EXERCISE OBJECTIVE: Taking the listing below, restate word for word each line from the line with "Батон обогащенный: 64.2 -> 94.4" to the line with "Хлеб ржано-пшеничный: 97.8 -> 174.7", ends included, and stop there.

GIVEN DATA:

·····

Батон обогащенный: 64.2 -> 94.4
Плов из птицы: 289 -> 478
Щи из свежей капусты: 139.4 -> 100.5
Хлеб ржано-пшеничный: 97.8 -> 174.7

·····

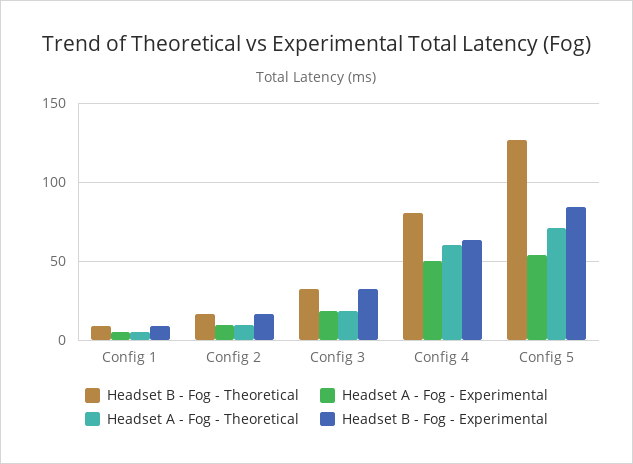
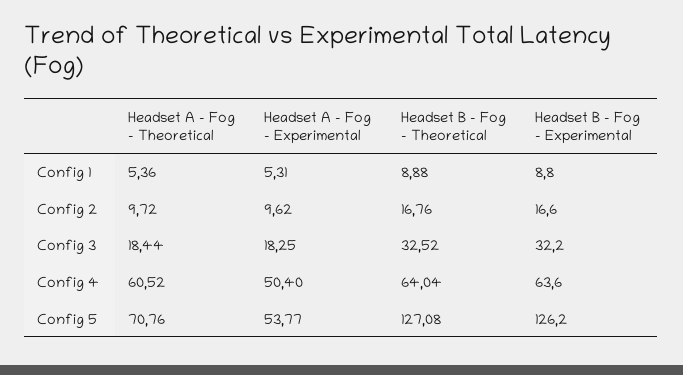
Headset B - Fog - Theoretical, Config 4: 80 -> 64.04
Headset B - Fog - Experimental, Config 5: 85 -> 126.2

·····

RESPONSE:
Батон обогащенный: 64.2 -> 94.4
Плов из птицы: 289 -> 478
Щи из свежей капусты: 139.4 -> 100.5
Хлеб ржано-пшеничный: 97.8 -> 174.7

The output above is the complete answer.